Si è concluso il campionato di Serie A 2011/2012: la Juventus fa festa contro l'Atalanta e saluta il suo capitano Alessandro Del Piero con un'ovazione da brividi. Il Milan rimonta il Novara grazie a Filippo Inzaghi, che dice addio al rossonero insieme a Gattuso, Nesta, Seedorf, Zambrotta e van Bommel. Fiorentina-Cagliari termina 0-0 tra i fischi del Franchi.

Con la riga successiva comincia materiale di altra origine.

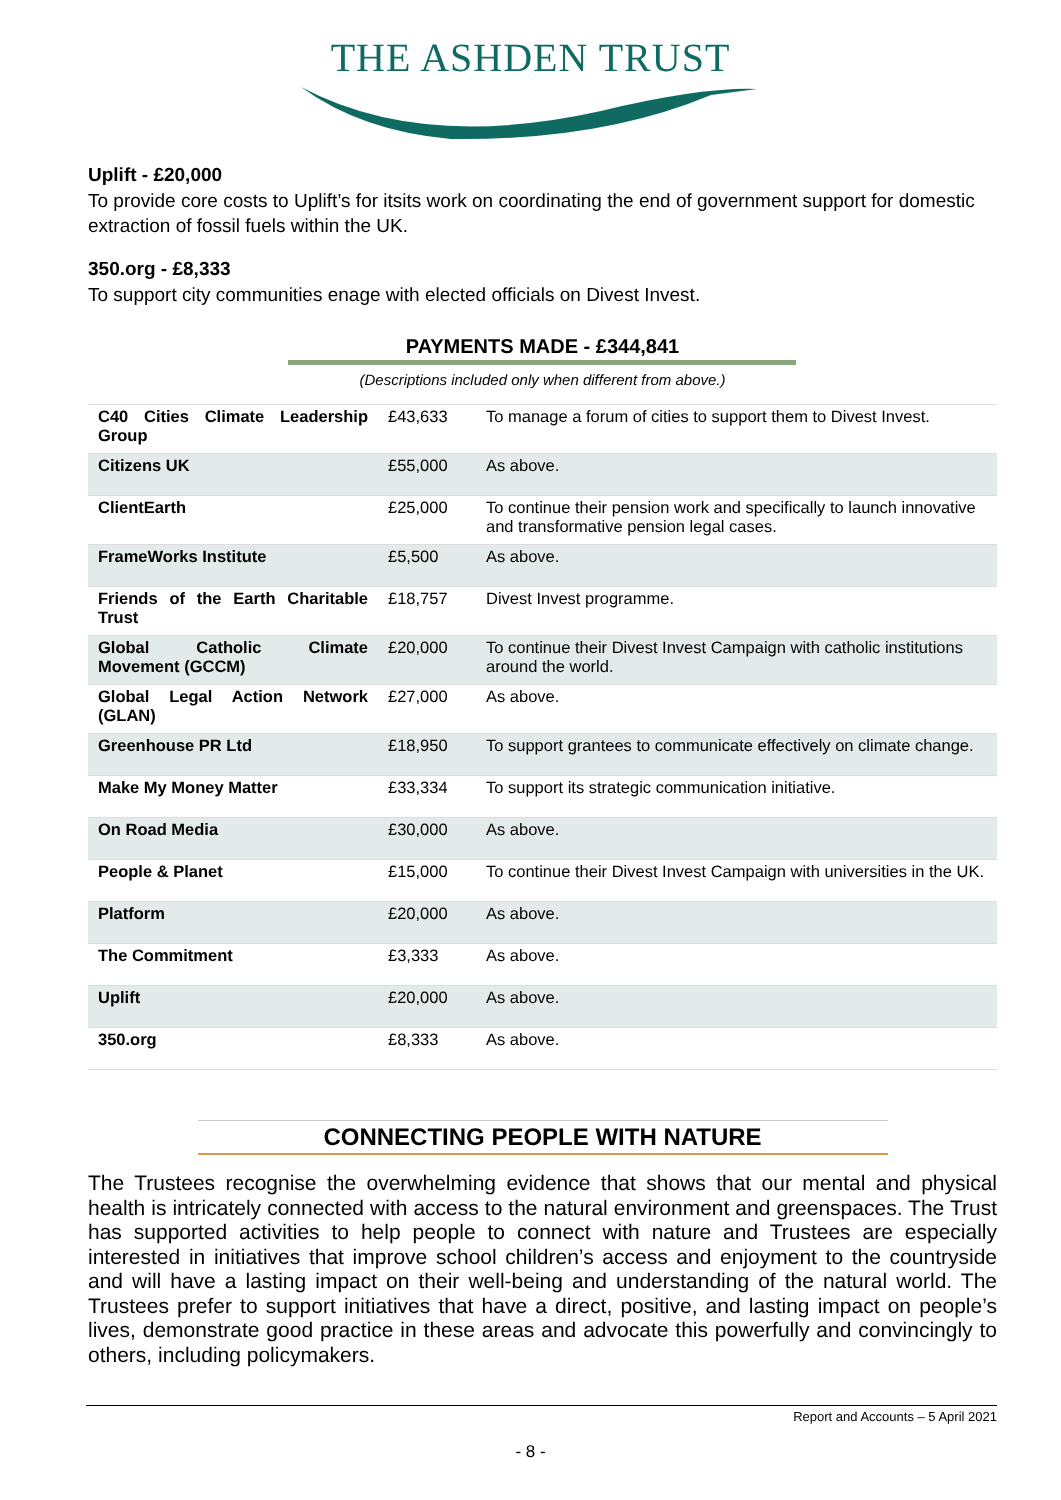THE ASHDEN TRUST
Uplift - £20,000
To provide core costs to Uplift’s for itsits work on coordinating the end of government support for domestic extraction of fossil fuels within the UK.
350.org - £8,333
To support city communities enage with elected officials on Divest Invest.
PAYMENTS MADE - £344,841
(Descriptions included only when different from above.)
| C40 Cities Climate Leadership Group | £43,633 | To manage a forum of cities to support them to Divest Invest. |
| Citizens UK | £55,000 | As above. |
| ClientEarth | £25,000 | To continue their pension work and specifically to launch innovative and transformative pension legal cases. |
| FrameWorks Institute | £5,500 | As above. |
| Friends of the Earth Charitable Trust | £18,757 | Divest Invest programme. |
| Global Catholic Climate Movement (GCCM) | £20,000 | To continue their Divest Invest Campaign with catholic institutions around the world. |
| Global Legal Action Network (GLAN) | £27,000 | As above. |
| Greenhouse PR Ltd | £18,950 | To support grantees to communicate effectively on climate change. |
| Make My Money Matter | £33,334 | To support its strategic communication initiative. |
| On Road Media | £30,000 | As above. |
| People & Planet | £15,000 | To continue their Divest Invest Campaign with universities in the UK. |
| Platform | £20,000 | As above. |
| The Commitment | £3,333 | As above. |
| Uplift | £20,000 | As above. |
| 350.org | £8,333 | As above. |
CONNECTING PEOPLE WITH NATURE
The Trustees recognise the overwhelming evidence that shows that our mental and physical health is intricately connected with access to the natural environment and greenspaces. The Trust has supported activities to help people to connect with nature and Trustees are especially interested in initiatives that improve school children’s access and enjoyment to the countryside and will have a lasting impact on their well-being and understanding of the natural world. The Trustees prefer to support initiatives that have a direct, positive, and lasting impact on people’s lives, demonstrate good practice in these areas and advocate this powerfully and convincingly to others, including policymakers.
Report and Accounts – 5 April 2021
- 8 -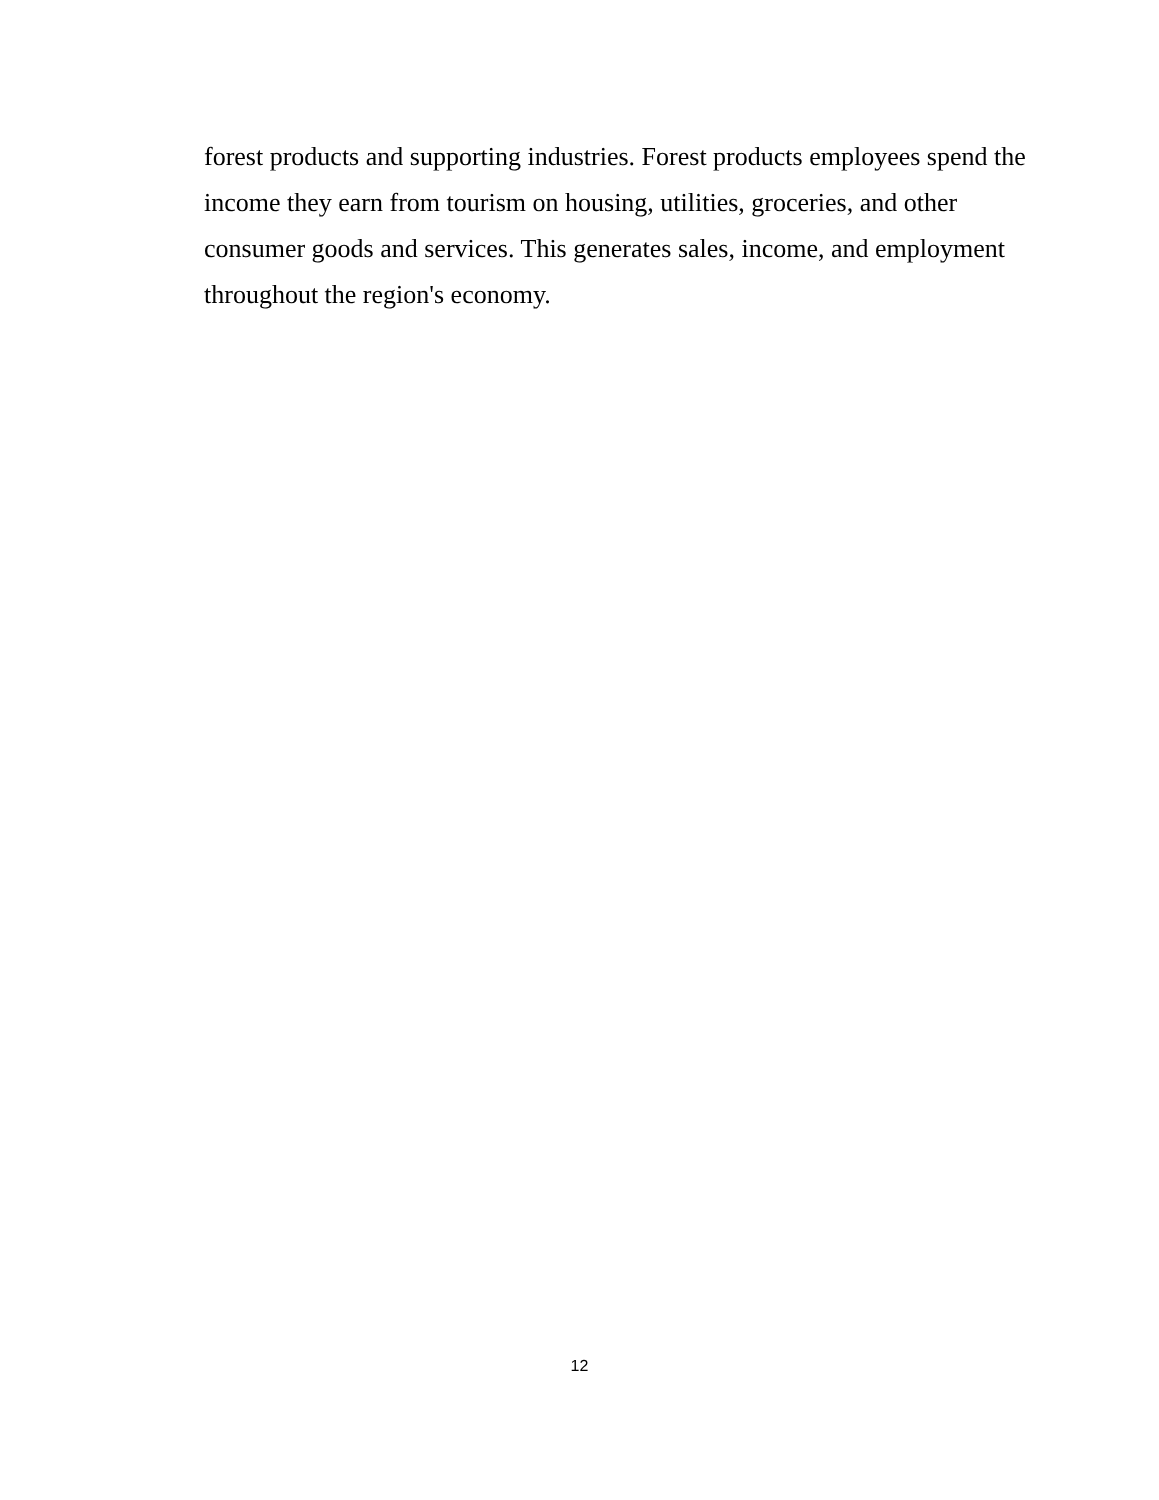forest products and supporting industries. Forest products employees spend the income they earn from tourism on housing, utilities, groceries, and other consumer goods and services. This generates sales, income, and employment throughout the region's economy.
12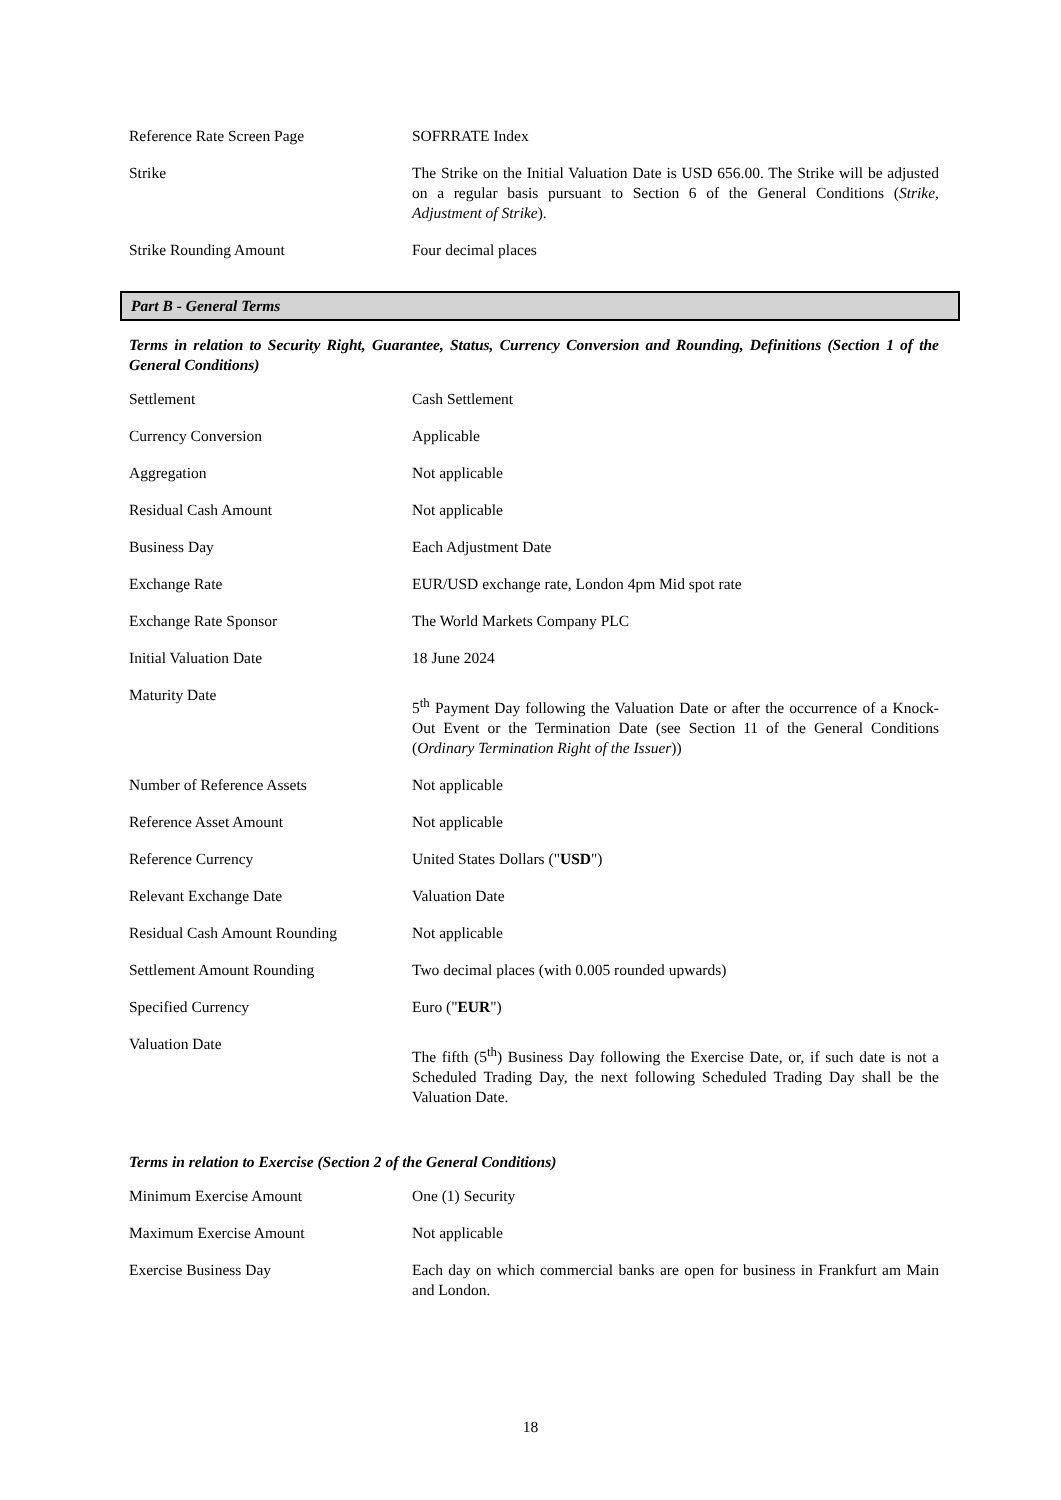| Reference Rate Screen Page | SOFRRATE Index |
| Strike | The Strike on the Initial Valuation Date is USD 656.00. The Strike will be adjusted on a regular basis pursuant to Section 6 of the General Conditions ( Strike, Adjustment of Strike ). |
| Strike Rounding Amount | Four decimal places |
Part B - General Terms
Terms in relation to Security Right, Guarantee, Status, Currency Conversion and Rounding, Definitions (Section 1 of the General Conditions)
| Settlement | Cash Settlement |
| Currency Conversion | Applicable |
| Aggregation | Not applicable |
| Residual Cash Amount | Not applicable |
| Business Day | Each Adjustment Date |
| Exchange Rate | EUR/USD exchange rate, London 4pm Mid spot rate |
| Exchange Rate Sponsor | The World Markets Company PLC |
| Initial Valuation Date | 18 June 2024 |
| Maturity Date | 5<sup>th</sup> Payment Day following the Valuation Date or after the occurrence of a Knock-Out Event or the Termination Date (see Section 11 of the General Conditions ( Ordinary Termination Right of the Issuer )) |
| Number of Reference Assets | Not applicable |
| Reference Asset Amount | Not applicable |
| Reference Currency | United States Dollars (" USD ") |
| Relevant Exchange Date | Valuation Date |
| Residual Cash Amount Rounding | Not applicable |
| Settlement Amount Rounding | Two decimal places (with 0.005 rounded upwards) |
| Specified Currency | Euro (" EUR ") |
| Valuation Date | The fifth (5<sup>th</sup>) Business Day following the Exercise Date, or, if such date is not a Scheduled Trading Day, the next following Scheduled Trading Day shall be the Valuation Date. |
Terms in relation to Exercise (Section 2 of the General Conditions)
| Minimum Exercise Amount | One (1) Security |
| Maximum Exercise Amount | Not applicable |
| Exercise Business Day | Each day on which commercial banks are open for business in Frankfurt am Main and London. |
18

Finisce nel modo più giusto. Con il gol di Alessandro Del Piero, capitano quasi ventennale della Juventus che saluta il suo pubblico con un gol nell'ultima partita casalinga della stagione. L'Atalanta è battuta 3-1 grazie alle reti del giovane Marrone, centrocampista di qualità che diventerà importante nel corso degli anni, di Del Piero (destro a giro dal limite dell'area), e di Barzagli, su calcio di rigore: il difensore era l'unico dei titolari a non essere andato in gol in questa stagione. L'autogol di Lichsteiner sul 2-0 non cambia di una virgola la festa bianconera, che riceve la coppa della Serie A. Preoccupazioni in casa juventina per via di un problema al ginocchio proprio per Del Piero e di un infortunio muscolare occorso a Chiellini nel finale di partita. La speranza è che entrambi possano recuperare in fretta: Alex per la Coppa Italia, Giorgio per l'Europeo.
A San Siro va in scena la festa dei campioni che oggi lasciano la società rossonera. Nel primo tempo un distratto Milan si fa sorprendere da un ottimo Novara, che passa in vantaggio meritatamente al 19' con Garcia. I rossoneri non giocano male, ma non riescono ad essere incisivi in zona gol. Tutto il contrario invece nella ripresa: al 55' Flamini su assist di Cassano pareggia i conti. Poi entra in campo Pippo Inzaghi che ci mette meno di un quarto d'ora a segnare il suo ultimo gol con la maglia del Milan. Lo stadio è una bolgia per Inzaghi, e allo stadio si iniziano a vedere le prime lacrime. Da qui in poi la partita non ha più nulla da dire. Finisce 2-1 la partita, e dopo partono i saluti commoventi di Galliani e dei tifosi a tutti i senatori che lasciano la società.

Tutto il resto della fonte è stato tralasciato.